|A look inspired by 80's and the original trilogy|
But let's get back to the beginning. The idea for a Star Wars larp started back over a year ago after Carmen larp was played. Ivo Turk, who's a Star Wars fan (and played a Sith lord on Carmen), started talking about the idea. And indeed it happened - Carmen rules (with the full blessing of their author, Zvonimir Barać aka Watashi aka Jalžek) have been slightly adapted to better fit the Star Wars setting and the larp was announced. Matija Mihoković joined Ivo Turk to make it possible, and to give it a strong Facebook presence important in these days.
Much work has been done by the two, and the end result was pleasantly deep in its' execution. There was an option to either write our own characters, or get a pre-written one. I opted for the second option - both to allow the GMs to cast me in a role they see as fitting and because I was lazy and didn't feel like writing a character in that moment. I got a human character by the name of Unur Gamet, representing the Bank of Aargau and Intergalactic Banking Clan, travelling undercover to the meeting. The name proved to be a bit unfortunate, as I had trouble remembering it, and I had to remind myself many times both before and during the game.
|A Jawa, played by a kid|
It was interesting comparing this larp to Marko's Elder Scrolls Chronicles series. Both larps share a pre-existing setting known by a lot of players that is rich in the detail and lore, did a good and respectful fan-implementation of it and played it out to the full advantage. Larps in a self-created setting have to find a way to effectively write decent lore and involve players in it. A setting which is well-known by players (by any means) can produce instant recognition and even emotional response, triggered by familiar visuals and sounds and good enough implementation of lore.

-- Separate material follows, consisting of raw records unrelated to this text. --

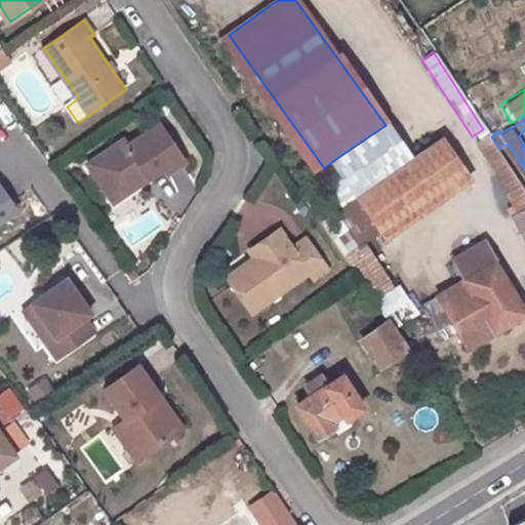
[(386,125),(334,160),(345,175),(356,193),(408,157),(386,125)]
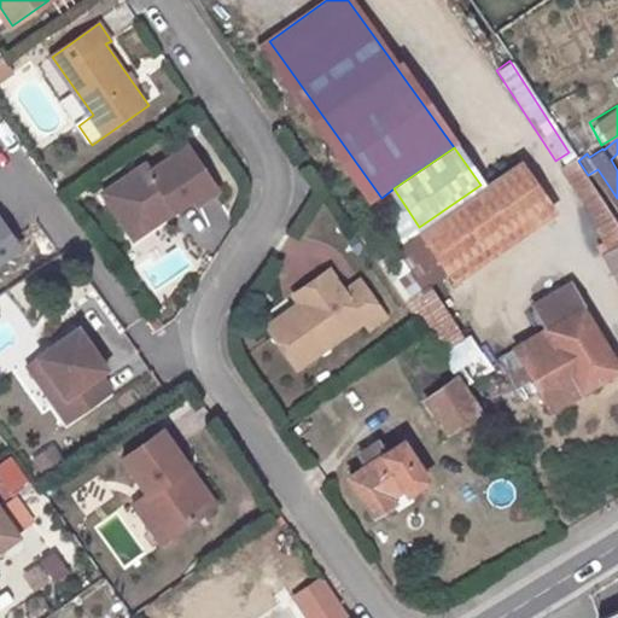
[(164,211),(174,203),(180,211),(197,199),(200,204),(220,192),(190,149),(155,173),(149,165),(108,193),(124,220),(138,210),(152,229),(169,219),(164,211)]
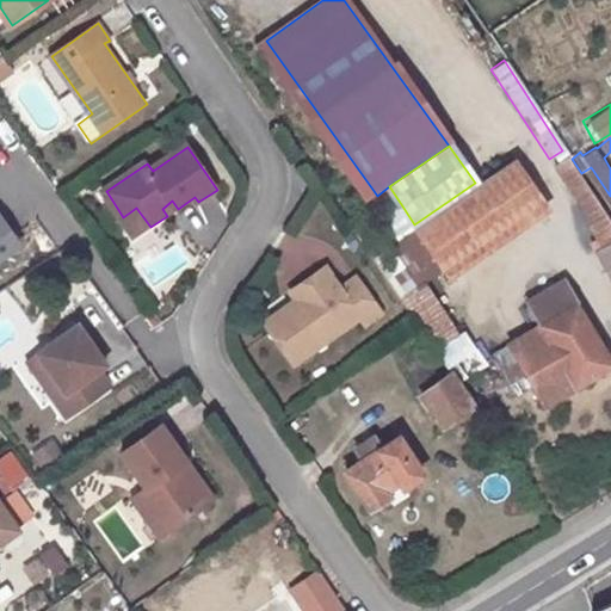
[(556,168),(566,184),(581,173),(572,159),(556,168)]
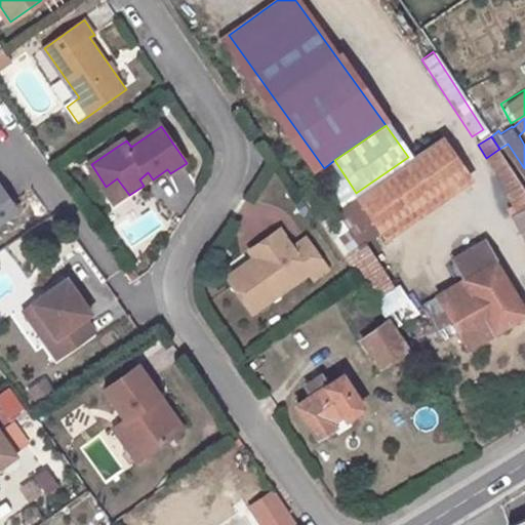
[(444,138),(359,197),(377,224),(461,164),(444,138)]
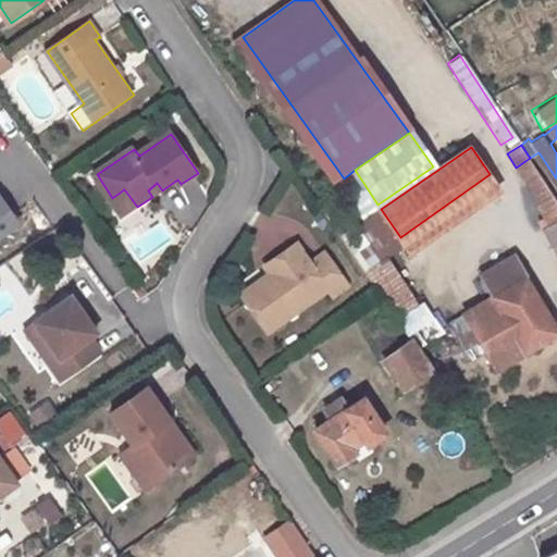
[(540,176),(530,158),(516,168),(527,185),(540,176)]
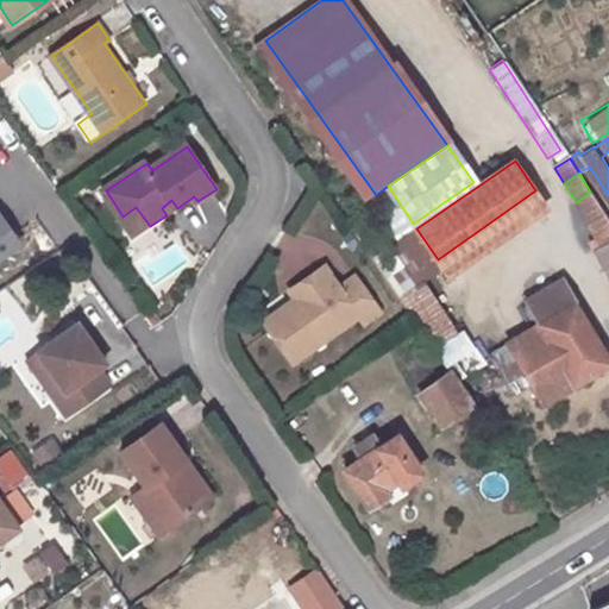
[(376,195),(387,213),(400,203),(388,186),(376,195)]
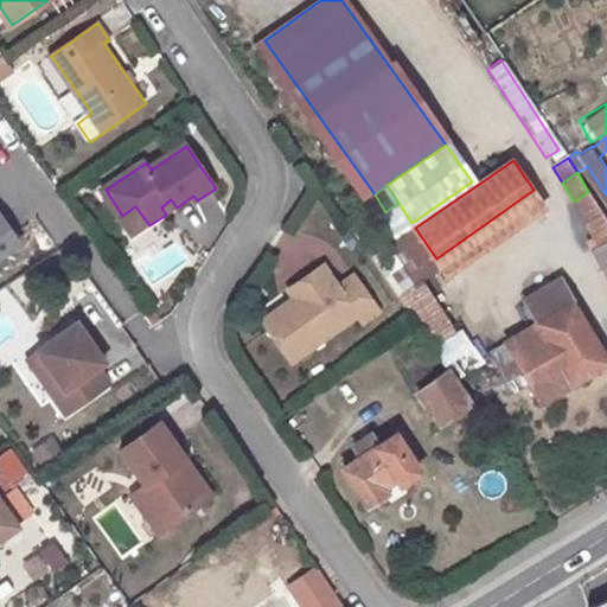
[(534,190),(436,259),(442,266),(540,199),(534,190)]
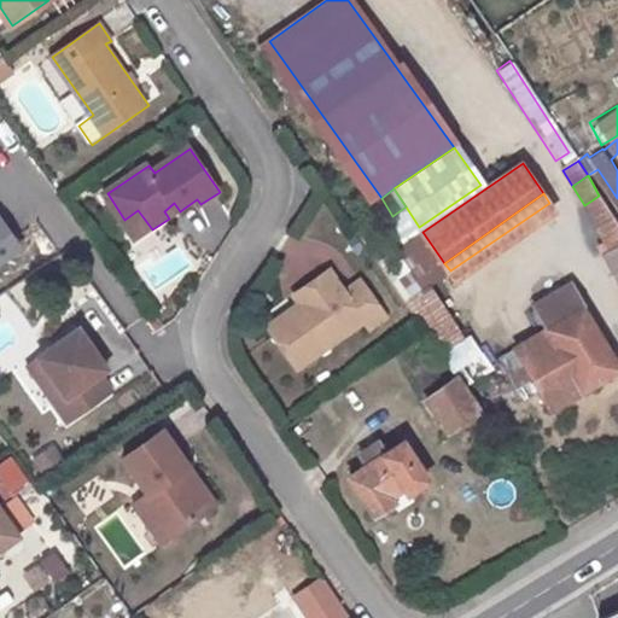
[(584,205),(601,234),(616,225),(599,196),(584,205)]
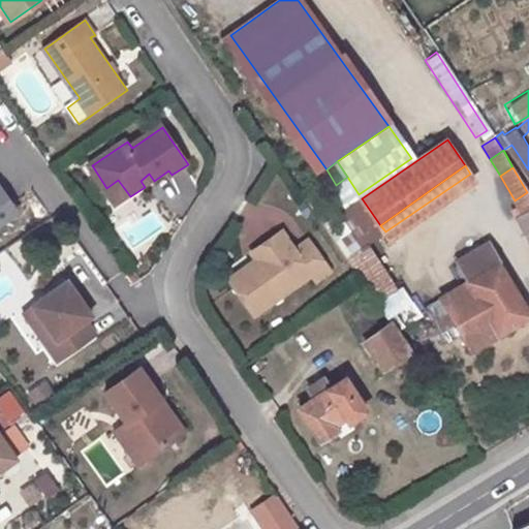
[(145,187),(154,181),(149,174),(141,181),(145,187)]
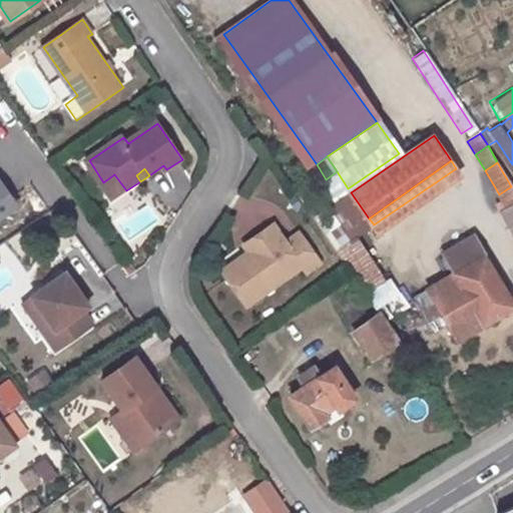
[(334,210),(350,232),(354,238),(374,224),(369,218),(351,192),(348,188),(337,171),(326,179),(324,180),(338,200),(331,205),(334,210)]
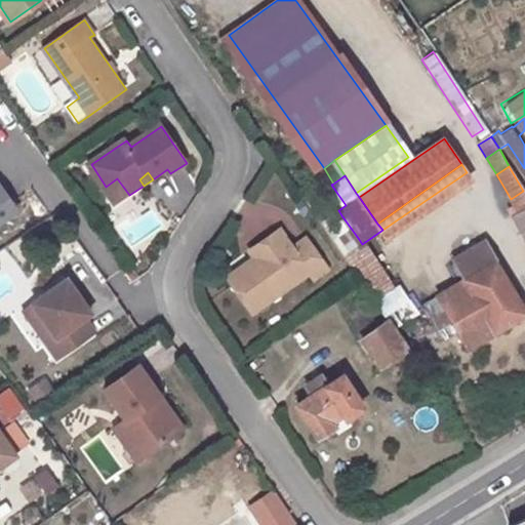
[(106,187),(118,202),(129,195),(117,178),(106,187)]
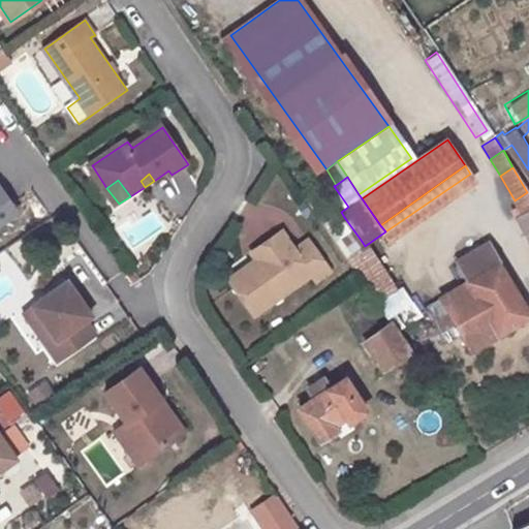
[(0,190),(0,227),(18,216),(0,190)]
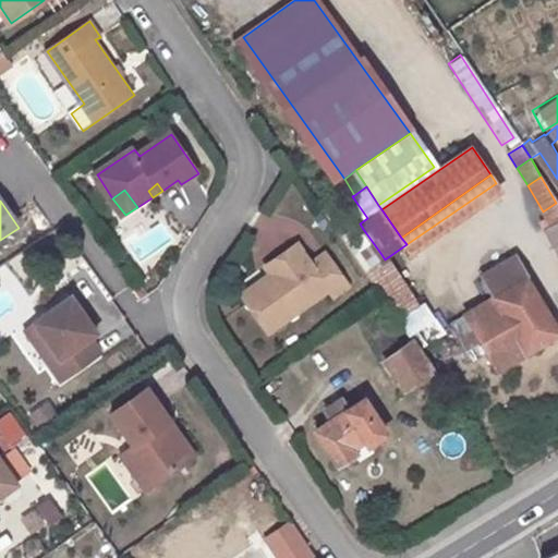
[(543,211),(552,228),(557,225),(557,223),(557,205),(556,203),(543,211)]
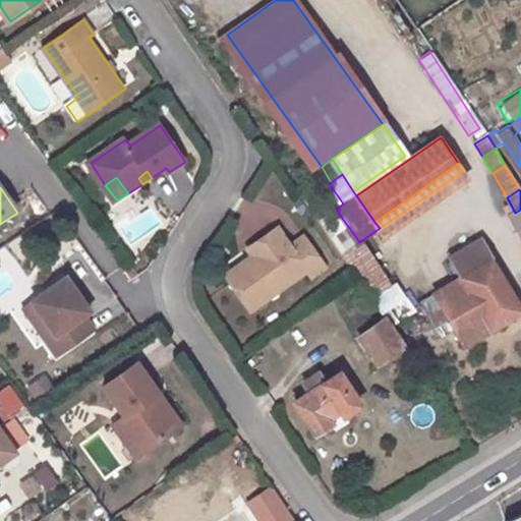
[(520,233),(520,211),(520,210),(515,213),(509,216),(519,234),(520,233)]
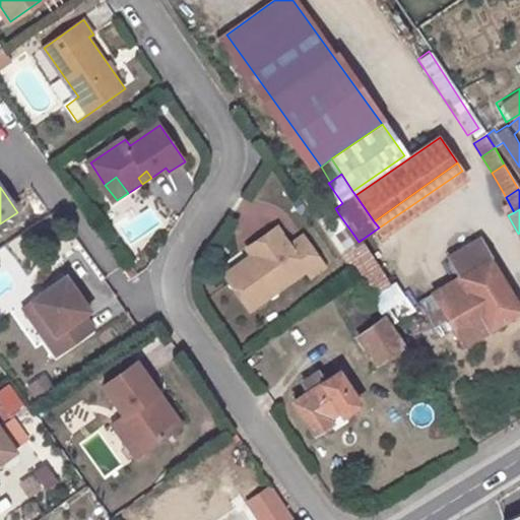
[(322,223),(338,248),(354,236),(338,213),(322,223)]
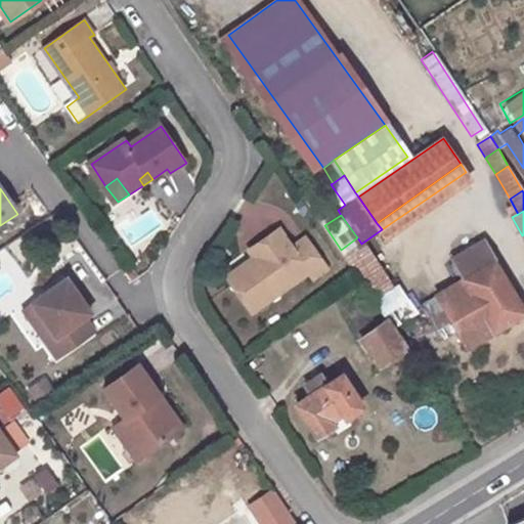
[(329,268),(307,237),(294,247),(280,228),(250,250),(255,257),(259,263),(231,282),(252,312),(309,271),(314,277),(329,268)]
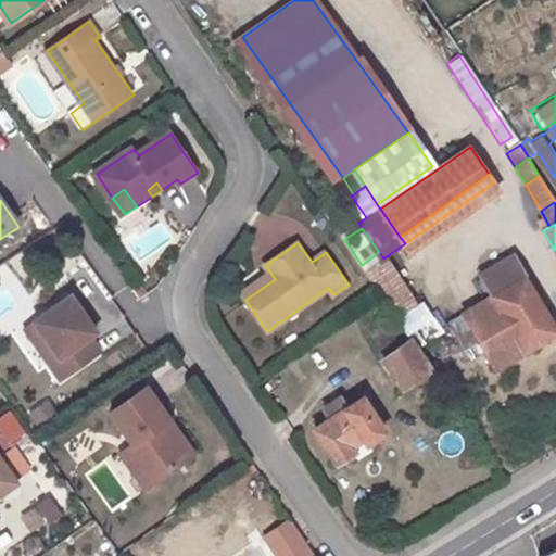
[(379,252),(362,265),(366,270),(383,258),(379,252)]
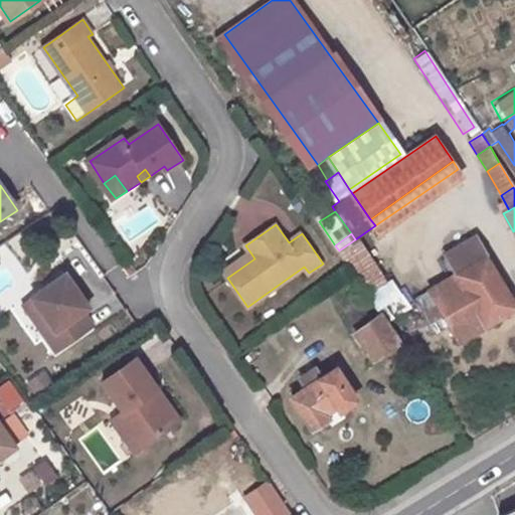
[(457,273),(474,304),(446,320),(450,326),(458,342),(514,308),(514,303),(476,235),(446,253),(457,273)]
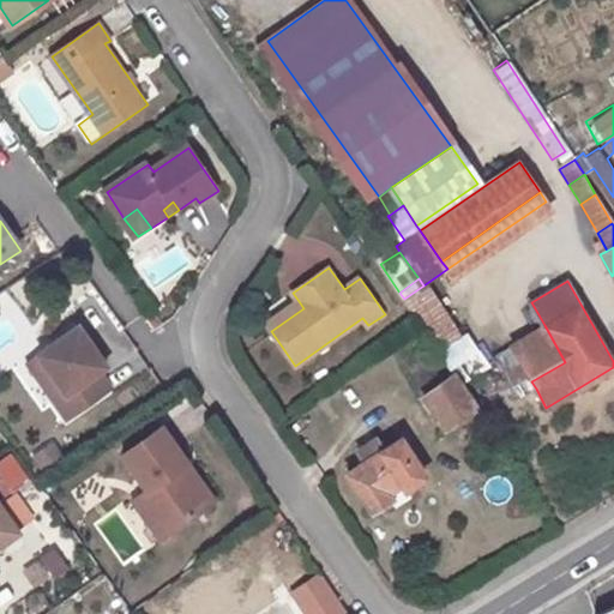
[(299,301),(265,324),(271,331),(304,308),(299,301)]
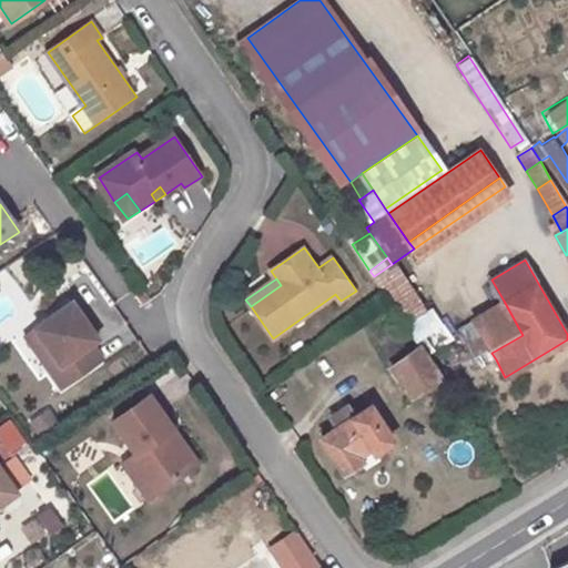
[(73,301),(36,327),(61,364),(50,371),(62,388),(103,359),(92,343),(99,338),(73,301)]
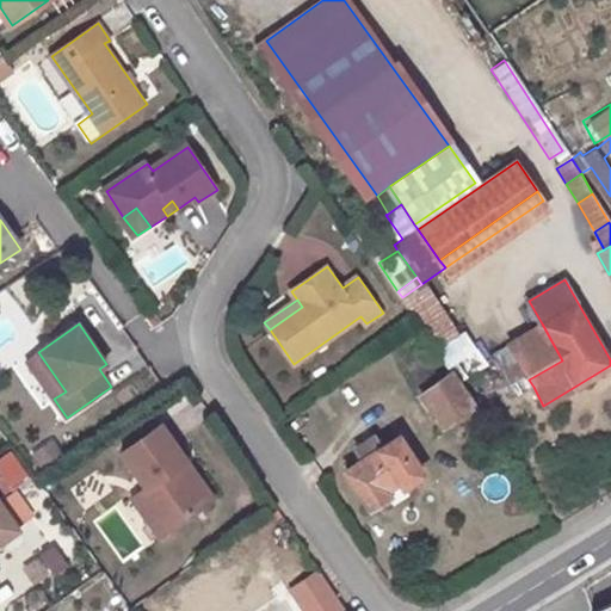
[(507,343),(525,375),(529,380),(562,360),(542,323),(507,343)]
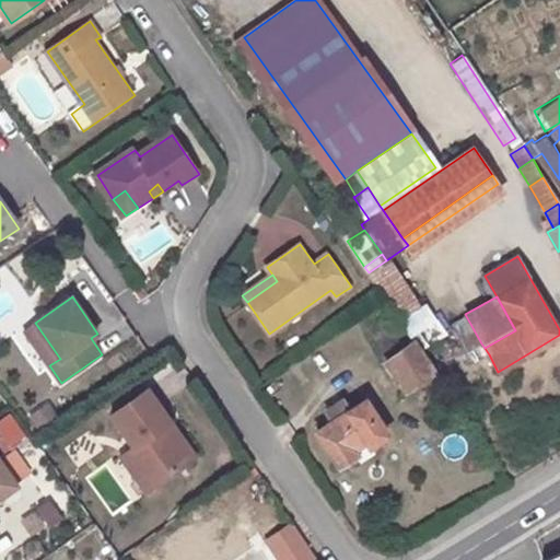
[(35,323),(25,329),(49,365),(60,359),(35,323)]
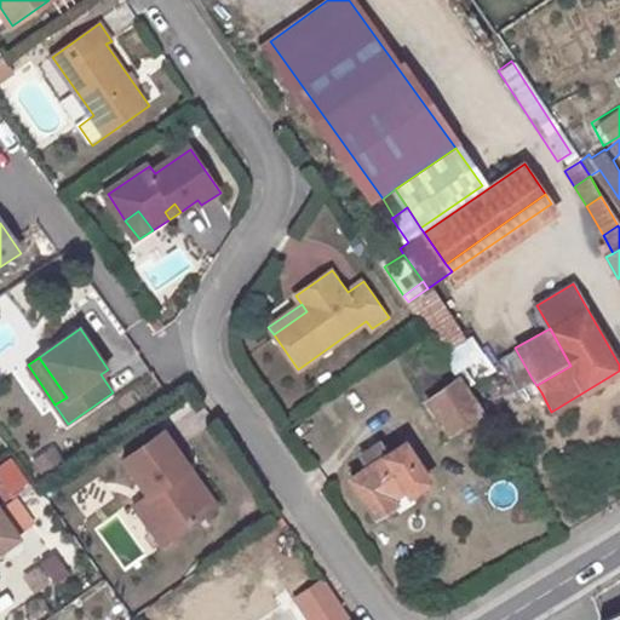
[(426,401),(449,434),(482,412),(453,368),(442,375),(448,386),(426,401)]
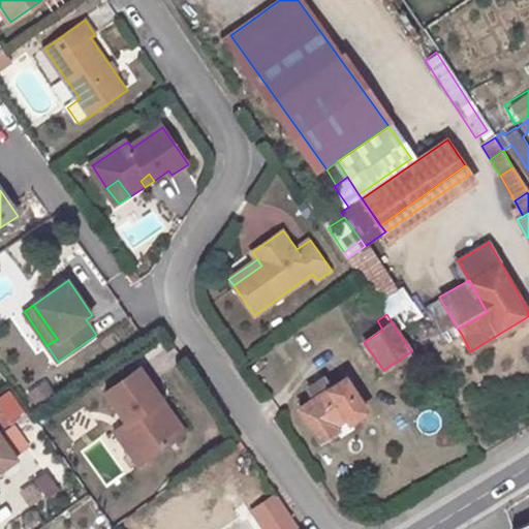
[(440,333),(446,344),(462,335),(458,329),(455,324),(440,333)]
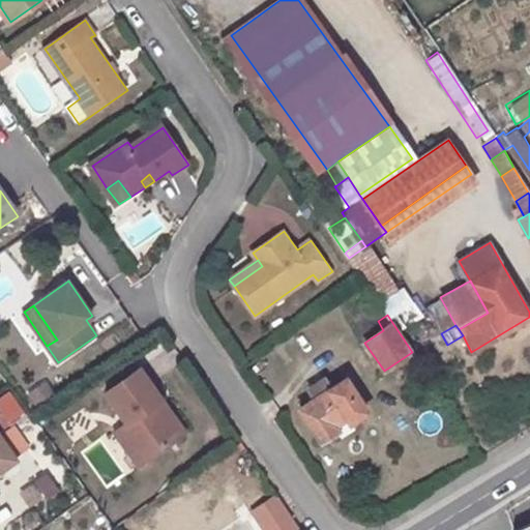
[(108,392),(128,421),(123,425),(146,459),(179,437),(156,404),(164,399),(143,367),(108,392)]
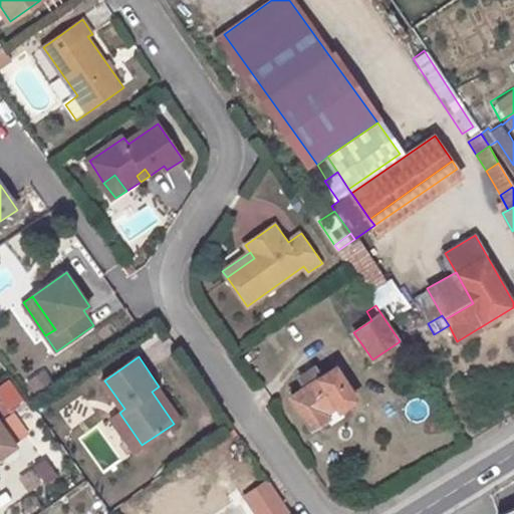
[(324,411),(336,403),(340,409),(355,399),(336,368),(322,377),(315,366),(299,377),(305,388),(293,397),(312,427),(327,417),(324,411)]
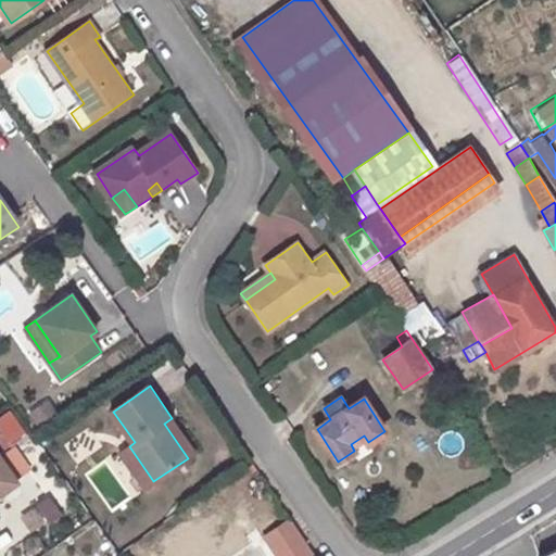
[(30,425),(51,414),(43,402),(23,413),(30,425)]
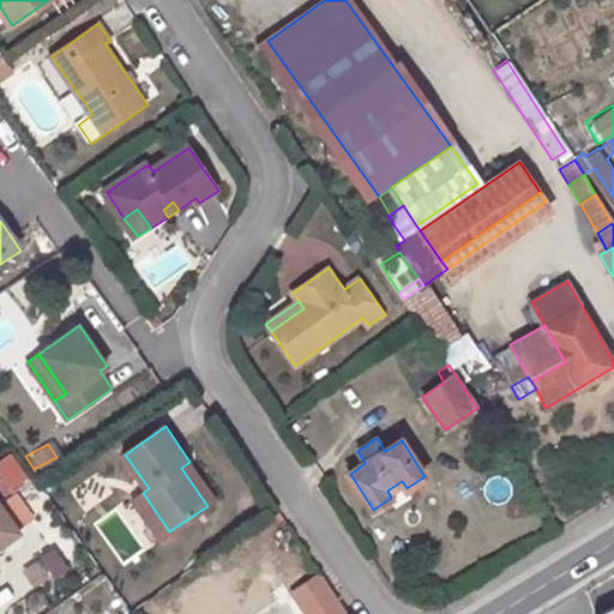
[(181,468),(208,506),(216,499),(190,462),(181,468)]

The same was less true of, say, Star Trek: Tethys (due to the way how it's structured, but it's still an important part in the storytelling process) or the Fallout airsoft/larp (which only has a few touching points with the original lore).
But let's get back to the subject at hand. To help "grease" their deals, players used credits. Credits were represented by domino tiles - regular ones were worth 500 credits, while those with a double number were worth 1000 credits. Credits were used by players, and they were played with - especially to fuel some behind-the-scenes deals.
Overall, the social part - played in the bar - worked very well. One part that didn't work as well were the meetings. There were two meetings that together took about one third of the total playtime.
|A meeting being conducted|
Overall, the meetings were about the creation of a new power in the Galaxy, and selecting a leadership for it. The true purpose of them was not really announced at time, it caused quite a stir with several characters, very little was decided on those meetings and I believe that in the end players went with it just to get it done with already so they can get back to regular play. It would have been more productive if the more exact agenda was put in the invitation we got, as it would avoid discussions we had on spot, not to mention it seemed unprofessional from some of the reputedly galaxy's most powerful business people.
|Patiently waiting for the meeting to end|
But that was really the only gripe I had with the event. The social game worked very well, and near the end of the event it intensified itself heavily as there was plenty of trouble around. A hidden Jedi and Sith revealed themselves, but they were quickly surrounded and put down by others. I survived several assassination attempts by a Jawa, and slipped away as I was just a banker not carrying guns, dreaming of increasing their interest rates as a revenge...
|Another photo from the meeting|
And so the event ended, on a high note. Future events have been discussed and welcomed by the players. I'm looking forward to them.